House of Representatives speaker Nancy Polosi praised the Dalai Lama's work in pressing China to improve its human rights record.

The Dalai Lama, left, is congratulated by House Speaker Nancy Pelosi, right, and Annette Lantos, widow of California Rep. Tom Lantos, in Washington, 06 Oct 2009
The Dalai Lama, left, is congratulated by House Speaker Nancy Pelosi, right, and Annette Lantos, widow of California Rep. Tom Lantos, in Washington, 06 Oct 2009
"Unless we speak out for human rights in China and in Tibet we loose all moral authority to talk about human rights anywhere in the world," she said.

But President Obama has decided to postpone his meeting with the Dalai Lama.

The spiritual leader's representatives were informed last month that the president would not meet with him until after Mr. Obama's first official trip to Beijing, scheduled for November.

Meanwhile, Tibetan exiles living in northern India protested against the 60th anniversary of China's communist takeover. The demonstrators want China to stop what they called decades of violence and oppression of Tibet.
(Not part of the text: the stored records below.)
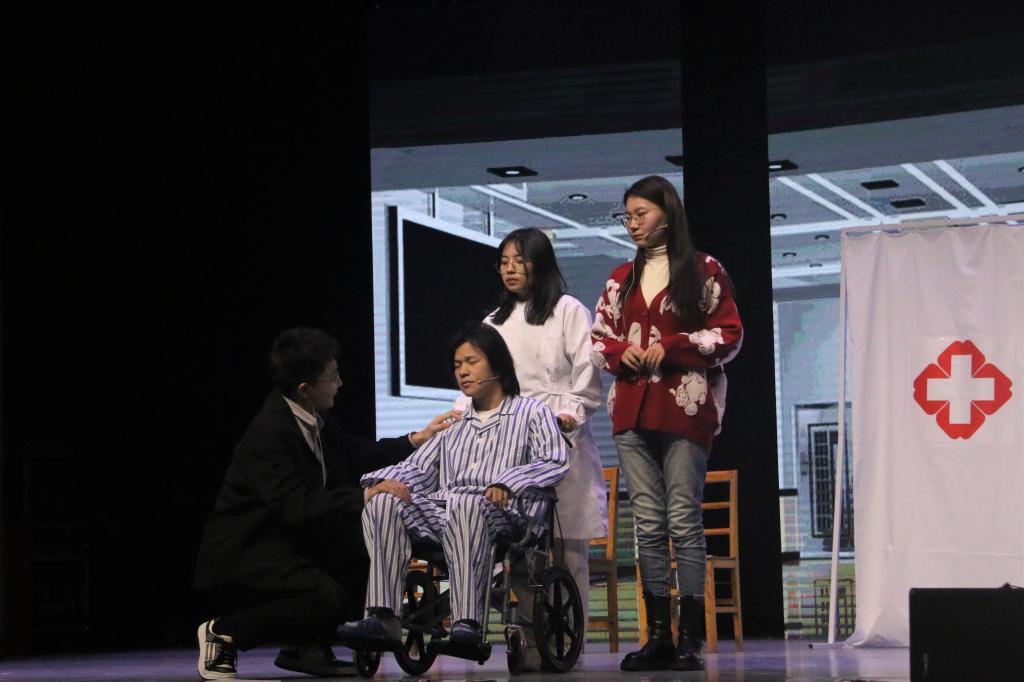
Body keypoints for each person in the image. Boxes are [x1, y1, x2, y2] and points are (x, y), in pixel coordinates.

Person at [194, 328, 459, 680]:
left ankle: (306, 648)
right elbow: (295, 505)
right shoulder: (270, 434)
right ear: (305, 388)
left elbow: (355, 453)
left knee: (365, 553)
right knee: (326, 598)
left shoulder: (310, 416)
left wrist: (416, 439)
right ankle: (224, 633)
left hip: (290, 540)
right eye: (332, 377)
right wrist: (365, 495)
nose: (340, 383)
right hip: (248, 549)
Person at [591, 176, 742, 672]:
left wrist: (674, 345)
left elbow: (729, 334)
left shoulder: (704, 270)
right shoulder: (621, 278)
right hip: (632, 408)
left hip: (683, 406)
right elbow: (598, 339)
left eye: (642, 214)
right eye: (628, 216)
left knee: (683, 518)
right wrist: (622, 352)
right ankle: (657, 634)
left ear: (667, 213)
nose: (633, 224)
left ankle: (690, 636)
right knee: (648, 523)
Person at [340, 322, 569, 648]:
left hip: (508, 514)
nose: (462, 371)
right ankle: (384, 618)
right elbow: (416, 469)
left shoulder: (531, 412)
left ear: (497, 365)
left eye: (471, 361)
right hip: (449, 514)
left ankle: (467, 623)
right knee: (383, 502)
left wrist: (507, 482)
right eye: (457, 364)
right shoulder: (455, 426)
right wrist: (381, 483)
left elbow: (553, 460)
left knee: (466, 503)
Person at [483, 228, 607, 634]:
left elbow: (586, 374)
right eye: (504, 262)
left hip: (560, 438)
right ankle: (531, 637)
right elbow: (480, 381)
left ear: (541, 263)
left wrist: (570, 413)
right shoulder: (493, 322)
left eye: (519, 261)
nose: (510, 269)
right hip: (511, 442)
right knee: (520, 548)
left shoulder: (568, 310)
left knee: (568, 548)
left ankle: (570, 640)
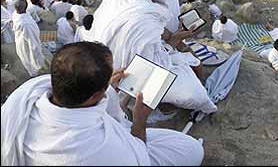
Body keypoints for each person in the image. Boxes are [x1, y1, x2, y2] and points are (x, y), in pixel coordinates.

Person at [1, 42, 204, 166]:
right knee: (192, 149)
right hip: (123, 144)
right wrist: (139, 120)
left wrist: (111, 91)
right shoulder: (102, 149)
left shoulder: (27, 94)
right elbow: (138, 159)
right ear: (96, 95)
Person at [90, 0, 217, 112]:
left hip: (111, 47)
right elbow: (148, 68)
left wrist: (171, 37)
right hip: (118, 71)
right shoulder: (141, 23)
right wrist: (173, 45)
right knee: (195, 94)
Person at [12, 0, 45, 77]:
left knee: (26, 59)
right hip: (26, 44)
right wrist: (39, 56)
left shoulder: (15, 14)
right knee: (32, 62)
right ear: (26, 8)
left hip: (20, 41)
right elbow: (33, 43)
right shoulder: (27, 24)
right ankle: (35, 76)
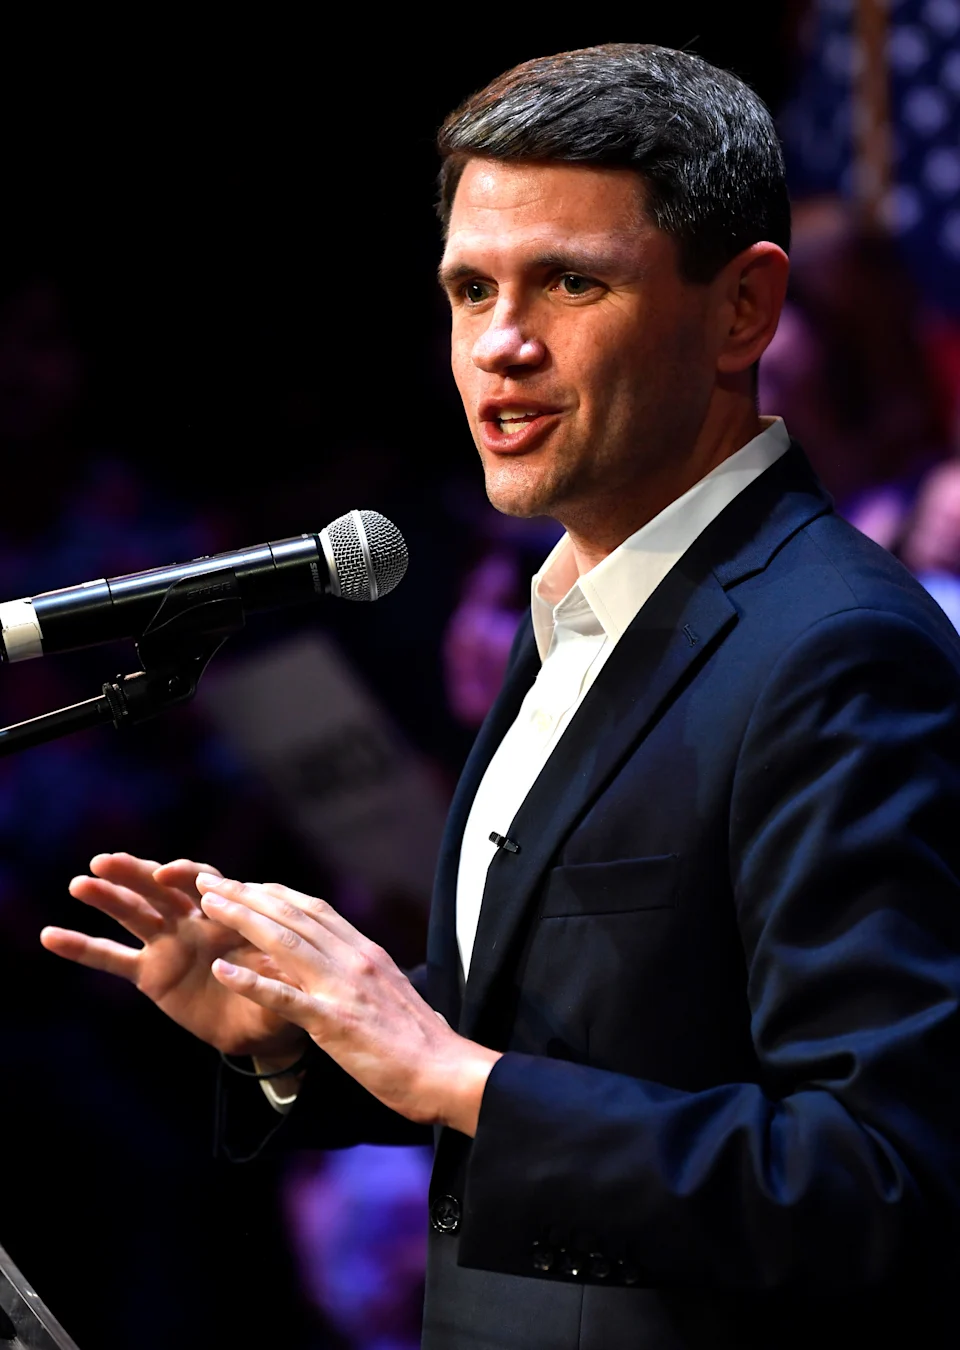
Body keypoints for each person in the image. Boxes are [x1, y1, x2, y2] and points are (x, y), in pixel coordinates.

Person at [40, 44, 960, 1349]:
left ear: (744, 311)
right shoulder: (575, 612)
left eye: (570, 282)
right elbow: (577, 1028)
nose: (501, 346)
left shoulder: (839, 651)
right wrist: (296, 1031)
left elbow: (879, 1178)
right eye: (471, 290)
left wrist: (451, 1072)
TENZIN (ACTIVIST): "Over the last 60 years the Chinese not only illegally occupied Tibet, they also violated human rights. They [people in Tibet] has no rights of freedom, no rights of the freedom movement, they have no freedom [of] the religious movement."
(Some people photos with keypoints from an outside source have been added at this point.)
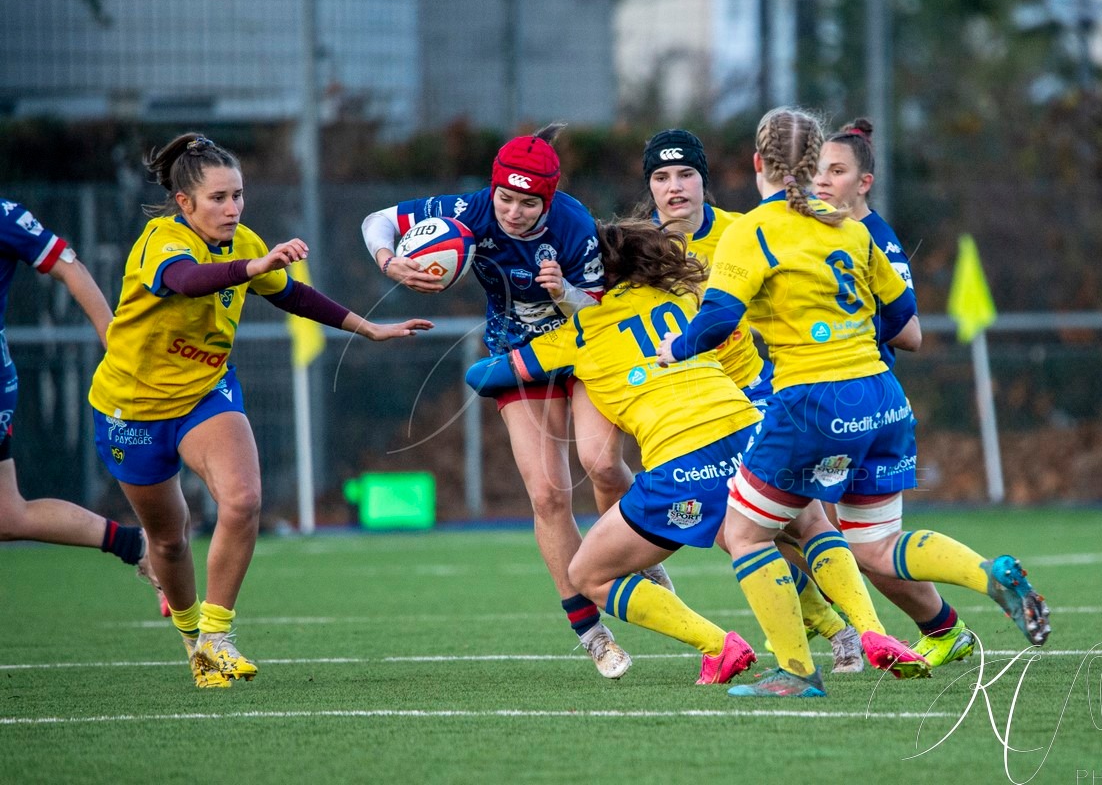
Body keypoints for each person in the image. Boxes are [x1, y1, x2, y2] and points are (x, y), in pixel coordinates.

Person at [91, 133, 432, 689]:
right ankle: (191, 641)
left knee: (244, 498)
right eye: (219, 198)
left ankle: (217, 639)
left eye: (238, 195)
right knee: (170, 540)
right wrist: (253, 267)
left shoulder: (243, 241)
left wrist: (365, 328)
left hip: (205, 393)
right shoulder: (163, 239)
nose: (232, 208)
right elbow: (185, 281)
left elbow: (291, 294)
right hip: (131, 407)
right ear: (185, 204)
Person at [657, 107, 931, 697]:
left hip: (806, 401)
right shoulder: (848, 225)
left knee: (746, 534)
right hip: (876, 397)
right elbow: (903, 315)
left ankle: (796, 671)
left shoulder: (750, 230)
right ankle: (880, 630)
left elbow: (719, 318)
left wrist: (676, 349)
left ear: (756, 163)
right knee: (817, 524)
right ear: (815, 167)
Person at [361, 125, 636, 678]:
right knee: (546, 495)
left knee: (603, 462)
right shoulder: (473, 207)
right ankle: (592, 633)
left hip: (581, 351)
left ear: (549, 200)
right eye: (505, 197)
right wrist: (390, 262)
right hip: (515, 358)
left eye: (526, 202)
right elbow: (377, 221)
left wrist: (565, 293)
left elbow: (603, 314)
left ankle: (638, 551)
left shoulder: (574, 226)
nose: (511, 211)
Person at [464, 218, 764, 685]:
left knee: (588, 574)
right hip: (752, 435)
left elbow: (483, 376)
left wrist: (560, 353)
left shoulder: (586, 328)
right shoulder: (682, 296)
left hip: (683, 468)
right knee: (794, 532)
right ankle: (856, 634)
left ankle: (718, 645)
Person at [812, 119, 1051, 661]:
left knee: (776, 526)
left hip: (839, 402)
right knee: (871, 547)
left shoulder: (871, 239)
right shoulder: (825, 233)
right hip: (872, 405)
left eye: (838, 171)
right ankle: (959, 611)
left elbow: (908, 331)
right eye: (819, 170)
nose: (823, 181)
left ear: (864, 182)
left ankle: (832, 645)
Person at [640, 130, 864, 674]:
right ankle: (843, 633)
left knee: (795, 521)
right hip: (692, 413)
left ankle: (854, 631)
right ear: (649, 186)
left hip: (754, 395)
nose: (675, 188)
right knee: (737, 533)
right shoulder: (635, 248)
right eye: (662, 177)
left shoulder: (743, 230)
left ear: (704, 181)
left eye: (686, 174)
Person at [0, 198, 160, 598]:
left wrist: (115, 342)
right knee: (7, 515)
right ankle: (138, 545)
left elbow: (69, 264)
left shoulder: (4, 215)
Beijing accuses the Buddhist leader of being a separatist.

During Mr. Obama's meeting with Chinese President Hu Jintao in April, the Chinese leader repeated Beijing's demand that no foreign officials meet with the Dalai Lama.
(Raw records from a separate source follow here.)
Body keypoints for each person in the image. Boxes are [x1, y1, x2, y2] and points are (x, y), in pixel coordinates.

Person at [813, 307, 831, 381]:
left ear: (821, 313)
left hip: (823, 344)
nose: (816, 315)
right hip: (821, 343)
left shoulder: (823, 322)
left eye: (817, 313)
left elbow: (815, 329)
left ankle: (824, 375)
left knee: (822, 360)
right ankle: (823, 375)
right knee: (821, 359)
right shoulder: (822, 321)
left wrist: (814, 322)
Political analysts say a White House visit now would cast a shadow over talks next month between Mr. Obama and Mr. Hu. The US administration is seeking greater cooperation with China on foreign policy, the global economy and the environment.

Sunday, October 4, 2009

China improving: Dalai Lama Says environment more important than oil sands wealth


By Jamie Komarnicki, Canwest News ServiceOctober 2, 2009
As the Dalai Lama expressed optimism over China's progress in recent years, a group of protesters in Calgary said a more forceful message is needed to prompt change in the Communist country.
Speaking Thursday in Calgary, the Tibetan spiritual leader said he had "nothing much to say" about the 60th anniversary of Communist China. The Dalai Lama noted the country has left behind its socialist past in favour of capitalism. He also told reporters that meetings with influential Chinese have left him optimistic about progress in China's attitude toward him and Tibet.
"Judging from a wider perspective, things are moving," he said.
But a group of about 30 Uighur protesters outside the Chinese Consulate said the Dalai Lama's message of peace and compassion is ineffective in China.
"We are here today because China's government today is celebrating 60 years of communism," said Abduluhat Nur, of the Alberta Uighur Culture Society.
"But eastern Turkistan is crying because they are under oppression."
The Uighurs, a Muslim Turkic ethnic group in China's Xinjiang region, staged anti-Chinese riots last year that resulted in violent unrest. Similar violence erupted in Tibet in March.
At Thursday's protests, members of the local Uighur community said they aren't advocating violence, but said messages of peace and harmony do little to motivate China to change.
"We would like to see more strongly the demand against China," said Gheyret Aush.
"Compassion, it works for the democratic countries. It doesn't work for the communist countries."
The Dalai Lama, who fled into exile in 1959 after Chinese troops invaded Tibet, said he believes he will one day return to his homeland.
In the city for a University of Calgary conference, the Tibetan spiritual leader broached a wide range of topics in a question-and-answer session with reporters.
He called military intervention in Afghanistan and Iraq "a failure."
The billions of dollars spent on war would be better used in health care and education, the Dalai Lama said.
Asked about the development of Alberta's oilsands, he said given a choice between "destruction of environment or losing money, then we have to choose losing money."
He said leaders must find a middle ground, "using nature's resources with maximum care of environmental protection."